- Also known as: Saxa
- Born: Lional Augustus Martin 5 January 1930 Croft's Hill, Jamaica
- Died: 3 May 2017 (aged 87)
- Genres: Ska, reggae, 2-tone
- Instrument: Saxophone
- Years active: 1950s–2004
- Formerly of: The Beat

= Saxa (musician) =

Jamaican saxophonist (1930–2017)

Lionel Augustus "Saxa" Martin (5 January 1930 – 3 May 2017) was a Jamaican saxophonist, best known for being a member of The Beat.

== Early life ==
Lionel Augustus Martin was born at Croft's Hill, Jamaica he originally played on a homemade bamboo saxophone, but later switched to the drums. He moved to Kingston, where he played saxophone in Spanish Town under the names Ganzi and Count Moody. While in Kingston, he learned the tenor saxophone and recorded with Tommy McCook and Roland Alphonso.

== Move to England ==
He moved to England in 1960, spending eighteen months in London and then moved to Birmingham. He split the bill with The Beatles at The Continental, a club in Soho Road, Handsworth.. Saxa also played saxophone for Prince Buster, Laurel Aitken, and Desmond Dekker.

== The Beat ==
Martin joined The Beat in 1978 to help them record their first single, a cover of "The Tears of a Clown" by Smokey Robinson & The Miracles, in 1980. He initially joined as a session musician, but soon became a full-time member. Saxa was a generation older than the rest of the band.

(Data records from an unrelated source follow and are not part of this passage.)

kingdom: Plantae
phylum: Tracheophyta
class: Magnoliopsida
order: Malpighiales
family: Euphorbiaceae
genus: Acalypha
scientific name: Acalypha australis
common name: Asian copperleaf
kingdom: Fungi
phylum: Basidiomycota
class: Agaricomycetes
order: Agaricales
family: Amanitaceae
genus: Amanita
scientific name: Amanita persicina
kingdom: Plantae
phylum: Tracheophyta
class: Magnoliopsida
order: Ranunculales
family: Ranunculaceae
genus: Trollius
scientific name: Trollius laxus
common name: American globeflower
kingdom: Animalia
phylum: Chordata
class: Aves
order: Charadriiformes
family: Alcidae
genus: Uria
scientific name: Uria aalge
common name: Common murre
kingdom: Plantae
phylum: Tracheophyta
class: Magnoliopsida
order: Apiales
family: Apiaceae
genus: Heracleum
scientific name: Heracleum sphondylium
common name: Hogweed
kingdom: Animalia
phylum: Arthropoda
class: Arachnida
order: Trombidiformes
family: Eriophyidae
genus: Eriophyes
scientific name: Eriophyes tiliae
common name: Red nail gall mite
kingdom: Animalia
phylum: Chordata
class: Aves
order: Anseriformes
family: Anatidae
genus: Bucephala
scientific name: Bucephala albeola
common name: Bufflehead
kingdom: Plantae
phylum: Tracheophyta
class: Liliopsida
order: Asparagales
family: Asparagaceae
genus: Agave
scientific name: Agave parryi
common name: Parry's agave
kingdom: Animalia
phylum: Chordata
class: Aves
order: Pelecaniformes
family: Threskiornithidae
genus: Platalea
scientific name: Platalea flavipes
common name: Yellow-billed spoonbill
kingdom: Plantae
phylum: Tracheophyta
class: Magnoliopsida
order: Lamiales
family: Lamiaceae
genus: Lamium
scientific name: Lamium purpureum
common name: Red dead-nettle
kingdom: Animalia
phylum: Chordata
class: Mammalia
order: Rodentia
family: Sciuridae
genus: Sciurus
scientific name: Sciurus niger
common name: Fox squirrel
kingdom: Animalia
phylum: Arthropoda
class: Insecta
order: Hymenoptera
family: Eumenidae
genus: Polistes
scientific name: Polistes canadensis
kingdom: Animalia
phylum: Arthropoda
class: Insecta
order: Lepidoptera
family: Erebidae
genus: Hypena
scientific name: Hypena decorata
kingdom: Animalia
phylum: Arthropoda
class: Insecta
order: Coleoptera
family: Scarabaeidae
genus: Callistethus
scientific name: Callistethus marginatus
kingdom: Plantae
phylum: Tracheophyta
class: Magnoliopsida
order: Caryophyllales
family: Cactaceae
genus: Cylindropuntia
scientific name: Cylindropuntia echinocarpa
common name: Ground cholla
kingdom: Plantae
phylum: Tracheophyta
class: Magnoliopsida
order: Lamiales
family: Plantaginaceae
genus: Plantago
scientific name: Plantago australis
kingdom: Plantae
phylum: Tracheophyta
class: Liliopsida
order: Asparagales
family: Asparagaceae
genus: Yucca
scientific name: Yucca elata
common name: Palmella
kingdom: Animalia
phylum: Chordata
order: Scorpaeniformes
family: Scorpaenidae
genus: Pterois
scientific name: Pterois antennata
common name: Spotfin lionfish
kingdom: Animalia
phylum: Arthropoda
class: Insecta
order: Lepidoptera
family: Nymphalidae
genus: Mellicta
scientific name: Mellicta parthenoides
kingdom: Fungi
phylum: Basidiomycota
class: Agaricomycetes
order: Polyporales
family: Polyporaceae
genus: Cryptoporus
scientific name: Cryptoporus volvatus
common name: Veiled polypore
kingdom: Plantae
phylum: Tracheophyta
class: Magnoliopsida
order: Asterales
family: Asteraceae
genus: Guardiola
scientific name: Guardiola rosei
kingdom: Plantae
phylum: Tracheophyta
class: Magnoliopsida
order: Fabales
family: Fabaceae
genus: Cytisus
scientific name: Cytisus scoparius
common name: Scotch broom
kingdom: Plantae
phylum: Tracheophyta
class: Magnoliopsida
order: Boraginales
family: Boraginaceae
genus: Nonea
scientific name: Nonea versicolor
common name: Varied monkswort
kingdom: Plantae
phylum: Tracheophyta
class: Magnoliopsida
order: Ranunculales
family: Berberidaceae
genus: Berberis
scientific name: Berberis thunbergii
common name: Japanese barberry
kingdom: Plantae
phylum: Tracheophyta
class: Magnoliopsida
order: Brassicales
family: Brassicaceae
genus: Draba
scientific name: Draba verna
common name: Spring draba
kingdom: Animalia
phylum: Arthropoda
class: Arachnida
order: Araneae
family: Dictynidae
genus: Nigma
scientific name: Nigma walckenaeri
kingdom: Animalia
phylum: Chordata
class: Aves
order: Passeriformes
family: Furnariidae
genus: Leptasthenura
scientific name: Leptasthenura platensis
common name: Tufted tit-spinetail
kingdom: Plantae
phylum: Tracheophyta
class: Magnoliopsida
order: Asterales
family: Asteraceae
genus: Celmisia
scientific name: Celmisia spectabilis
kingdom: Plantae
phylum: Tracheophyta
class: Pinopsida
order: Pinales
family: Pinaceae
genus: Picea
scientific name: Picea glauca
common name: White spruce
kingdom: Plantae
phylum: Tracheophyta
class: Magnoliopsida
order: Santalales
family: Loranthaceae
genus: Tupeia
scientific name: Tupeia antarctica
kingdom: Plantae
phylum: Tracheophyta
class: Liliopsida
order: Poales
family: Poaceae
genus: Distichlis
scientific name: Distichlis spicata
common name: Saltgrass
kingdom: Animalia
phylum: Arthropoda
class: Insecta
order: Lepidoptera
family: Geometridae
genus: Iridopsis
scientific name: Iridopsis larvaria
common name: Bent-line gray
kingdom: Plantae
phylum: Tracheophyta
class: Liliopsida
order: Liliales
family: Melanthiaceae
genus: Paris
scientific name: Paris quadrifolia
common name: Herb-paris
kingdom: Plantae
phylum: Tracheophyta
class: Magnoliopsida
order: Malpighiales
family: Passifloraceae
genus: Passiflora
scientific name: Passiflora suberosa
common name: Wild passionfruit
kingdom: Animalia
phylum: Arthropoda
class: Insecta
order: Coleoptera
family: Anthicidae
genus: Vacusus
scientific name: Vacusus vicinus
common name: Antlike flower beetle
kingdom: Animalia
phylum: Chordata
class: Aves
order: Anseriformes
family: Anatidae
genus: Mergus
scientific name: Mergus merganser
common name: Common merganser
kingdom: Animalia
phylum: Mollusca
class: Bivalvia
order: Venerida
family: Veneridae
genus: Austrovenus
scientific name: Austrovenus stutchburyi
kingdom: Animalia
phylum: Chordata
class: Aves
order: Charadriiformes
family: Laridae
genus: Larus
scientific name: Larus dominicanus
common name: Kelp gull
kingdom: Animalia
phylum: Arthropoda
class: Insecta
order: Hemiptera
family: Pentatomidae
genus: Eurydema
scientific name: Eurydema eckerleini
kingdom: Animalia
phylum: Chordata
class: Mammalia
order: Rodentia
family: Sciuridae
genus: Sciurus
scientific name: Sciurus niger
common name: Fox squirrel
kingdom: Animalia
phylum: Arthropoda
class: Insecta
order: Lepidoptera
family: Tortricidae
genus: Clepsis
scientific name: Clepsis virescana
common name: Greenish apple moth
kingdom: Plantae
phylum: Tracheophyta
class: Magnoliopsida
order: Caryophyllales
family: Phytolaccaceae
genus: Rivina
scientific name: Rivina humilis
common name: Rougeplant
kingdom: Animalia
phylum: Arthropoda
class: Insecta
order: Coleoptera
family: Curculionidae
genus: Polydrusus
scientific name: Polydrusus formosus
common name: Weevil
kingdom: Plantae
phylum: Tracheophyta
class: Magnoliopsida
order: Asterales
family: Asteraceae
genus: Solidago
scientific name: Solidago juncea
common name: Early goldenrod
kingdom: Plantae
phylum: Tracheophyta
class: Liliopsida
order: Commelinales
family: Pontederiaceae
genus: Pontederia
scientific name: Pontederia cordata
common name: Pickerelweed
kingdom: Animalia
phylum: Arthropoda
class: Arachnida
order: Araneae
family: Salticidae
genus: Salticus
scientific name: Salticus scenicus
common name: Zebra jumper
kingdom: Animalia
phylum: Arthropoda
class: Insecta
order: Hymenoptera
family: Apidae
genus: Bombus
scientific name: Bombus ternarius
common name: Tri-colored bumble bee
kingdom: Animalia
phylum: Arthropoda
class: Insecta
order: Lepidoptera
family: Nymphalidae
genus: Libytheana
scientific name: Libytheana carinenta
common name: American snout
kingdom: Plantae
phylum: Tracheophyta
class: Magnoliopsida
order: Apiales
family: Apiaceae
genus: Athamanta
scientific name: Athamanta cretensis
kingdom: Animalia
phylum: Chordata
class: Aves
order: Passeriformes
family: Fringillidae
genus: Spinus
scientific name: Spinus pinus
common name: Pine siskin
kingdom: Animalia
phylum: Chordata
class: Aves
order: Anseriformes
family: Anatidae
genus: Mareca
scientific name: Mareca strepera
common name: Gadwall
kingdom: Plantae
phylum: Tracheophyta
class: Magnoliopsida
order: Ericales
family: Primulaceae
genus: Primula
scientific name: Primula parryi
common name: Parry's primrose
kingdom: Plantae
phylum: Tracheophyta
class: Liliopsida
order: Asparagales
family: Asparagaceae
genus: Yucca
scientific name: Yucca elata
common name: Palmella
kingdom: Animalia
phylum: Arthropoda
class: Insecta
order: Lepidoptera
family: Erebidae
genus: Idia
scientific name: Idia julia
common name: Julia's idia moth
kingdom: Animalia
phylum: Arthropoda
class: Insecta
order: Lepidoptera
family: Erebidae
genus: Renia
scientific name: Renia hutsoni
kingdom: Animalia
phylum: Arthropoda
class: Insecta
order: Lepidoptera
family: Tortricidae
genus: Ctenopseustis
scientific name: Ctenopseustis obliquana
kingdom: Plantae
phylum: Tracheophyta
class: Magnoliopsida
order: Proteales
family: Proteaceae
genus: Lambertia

Rolling Stone described his saxophone playing on the Beat's I Just Can't Stop It album: "a rambunctious cluster of singles held together by tenor saxophonist Saxa's winning, authoritative blowing and a rhythm section...that cared more about adventure than duplicating antique reggae."

Saxa retired from touring in 1982 due to poor health, and his live replacement was Wesley Magoogan. The Beat disbanded in 1983.

== Later career ==
After touring with Tony Beet in 1990, Saxa, Beet and The Beat drummer Everett Morton formed International Beat, who recorded an album and toured until 1995.

== Death ==
After the death of his wife in 2004, Saxa started drinking heavily and disappeared for long spans of times, ande fake reports of his death spread among radio stations.

Saxa had three children, one who lives in Jamaica, and two who he had in England with Peggy. Saxa passed away in his sleep on 3 May 2017, aged 87.